Она была довольно высокого роста, с толстой косой, со свежим белозубым ртом, ярко-алым на желтовато-смуглом лице. В двадцать лет она обручилась с одним парнем из рабочих и сразу же привела его показаться хозяйке, после чего он получил разрешение приходить по воскресеньям и пить кофе вечером у нее на кухне. Каждый выходной день Анны они ходили гулять в Пратер или на Каленберг[1] и тогда изредка целовались. Ничего больше ему не перепадало, ведь в те времена еще не было принято, чтобы парню до свадьбы перепадало что-то большее, и она ничуть об этом не жалела. Она принимала его ухаживания, но без большой страсти, просто потому, что был он порядочный и трезвый человек, а когда-нибудь надо ведь замуж выходить.
Шло время, ей минуло двадцать пять, а там и тридцать лет.
Как пестрые картинки волшебного фонаря, явилось несколько сцен прошлого, каждая из которых стала в ее жизни решающим поворотом.
И самой первой — рынок. Вот она стоит, в платке и переднике, с тяжелой корзиной в руке, между прилавков, заваленных грудами ощипанных кур, среди коробов переложенных паклей яиц, среди горок зеленого салата и корзиночек, доверху наполненных абрикосами, красными яблоками и сливами. И внезапно на нее нахлынуло такое же чувство, как когда-то дома, когда она поднимала голову, разогнувшись над грядками репы и от длинной, залитой солнцем белой дороги в глазах рябило и мельтешило, а она все смотрела, смотрела, пока не начинала вдруг с каким-то изумлением осознавать самое себя, — вот она здесь, на коленях, возле этой дороги, неподвижная как камень, а дорога бежит и бежит вдаль, пританцовывая, подпрыгивая на невысоких подъемах, все дальше бежит в бесконечность.
Это же чувство нахлынуло на нее и теперь: она стоит тут, посреди рынка, словно сто лет назад вот так, стоя, заснула, а растут и меняются только краснобокие яблоки и сизовато-зеленые кочаны. Вокруг все цветет, зреет и увядает, она же, и только она одна, все так же неподвижно стоит на месте.
«Малохольная она», — так иногда укоризненно говорила ее милость хозяйка.
Она стояла на дороге у людей, и в конце концов случилось то, что и должно было случиться — в рыночной толчее кто-то налетел с размаху на ее корзину, и лежавшее с самого верху красное яблоко покатилось на землю. Она встрепенулась, очнувшись от мечтательного забытья, неловко наклонилась, чтобы поднять яблоко, и тут из корзины покатились кочаны капусты, а следом запрыгали лиловые луковицы.

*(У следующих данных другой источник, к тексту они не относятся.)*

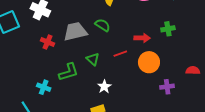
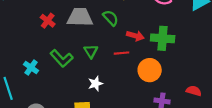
green cross: (168, 29) -> (163, 38), moved, size x1.5
red arrow: (142, 38) -> (135, 36), moved
green L-shape: (69, 72) -> (62, 58), turned 50

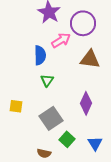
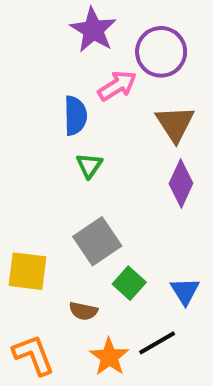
brown triangle: (90, 59) -> (175, 124), turned 50
purple diamond: (86, 103) -> (181, 183), moved
yellow square: (16, 106) -> (27, 271), moved, size x1.5

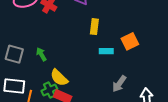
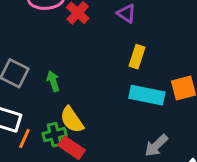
cyan rectangle: (106, 51) -> (147, 95), size x1.6

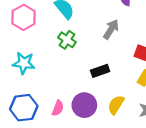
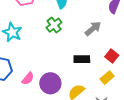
black rectangle: (100, 71) -> (82, 59), moved

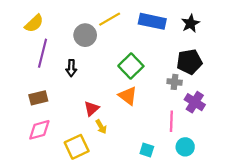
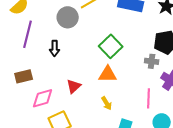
orange triangle: (128, 96) -> (108, 74), turned -36
yellow arrow: (101, 127) -> (107, 103), moved
pink diamond: (39, 130) -> (43, 98), moved

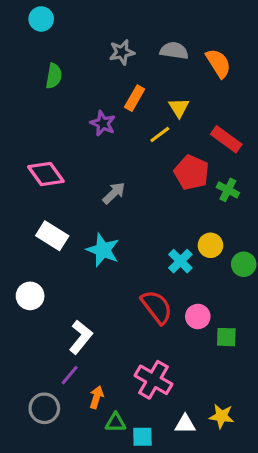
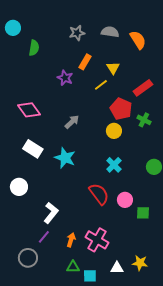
cyan circle: (41, 19) -> (13, 28), moved
red rectangle: (226, 139) -> (143, 88), turned -72
yellow circle: (210, 245) -> (114, 131), moved
orange arrow: (97, 397) -> (71, 240), moved

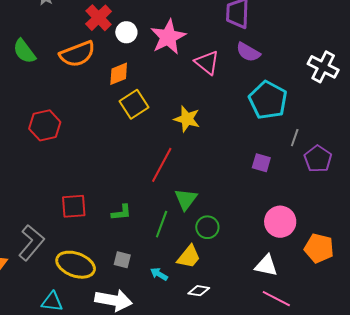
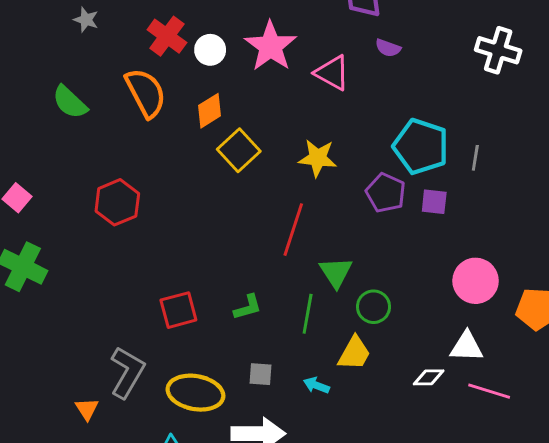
purple semicircle: (248, 52) -> (388, 48), size x0.7
orange semicircle: (77, 54) -> (146, 93), turned -87
cyan pentagon: (268, 100) -> (421, 146), moved
purple pentagon: (318, 159) -> (386, 193), moved
white diamond: (199, 291) -> (429, 377), moved

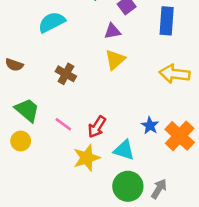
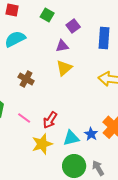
blue star: (150, 126) -> (91, 134), moved
cyan triangle: (124, 150) -> (71, 138), turned -30
gray arrow: (159, 189) -> (98, 168), turned -63

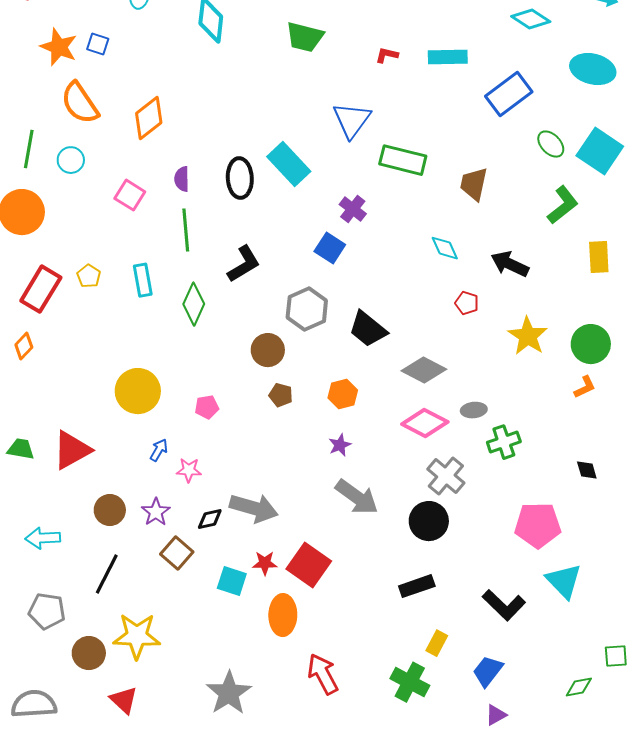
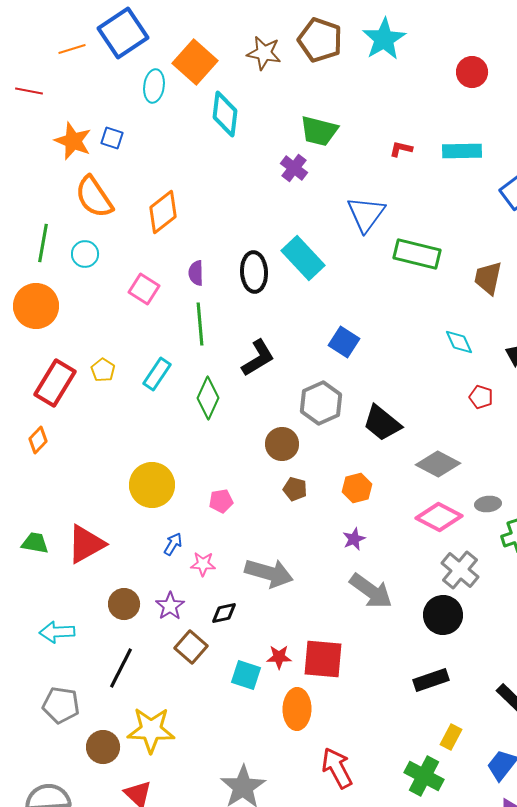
purple cross: (353, 209) -> (294, 168), moved
cyan rectangle: (143, 280) -> (157, 374), turned 44
gray arrow: (254, 508) -> (269, 573), moved
red square: (309, 565) -> (323, 659), turned -30

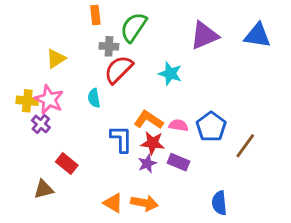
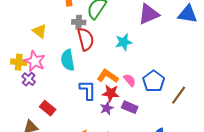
yellow triangle: (56, 59) -> (40, 31), turned -49
red semicircle: (119, 69) -> (86, 39), turned 120
cyan star: (170, 74) -> (124, 42), turned -30
cyan semicircle: (94, 98) -> (68, 60), size x1.5
pink semicircle: (178, 125) -> (130, 80), turned 40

Растерявшись, она поставила полупустую корзину на землю, присела и начала подбирать овощи из-под ног равнодушно спешащих мимо людей. Вот только красного яблока было не достать — оно укатилось далеко, к двум невообразимо элегантным остроносым светло-желтым мужским туфлям, которые едва о него не споткнулись.
— Иисусе! — прошептала она и на коленях поползла вперед, к яблоку. И тогда до уровня ее глаз опустилась голова с напомаженными и блестящими черными волосами, с белым как молоко, немыслимо ровным пробором, и изящная мужская рука с золотой печаткой на длинном указательном пальце подхватила яблоко, подняла — и вдруг не стало красного яблока! Но так же неожиданно оно прыгнуло сверху в ее корзину, которая по-прежнему стояла рядом с нею на мостовой, и ее слуха достиг голос, напомаженно-мягкий и ласково шелковистый, как те черные волосы.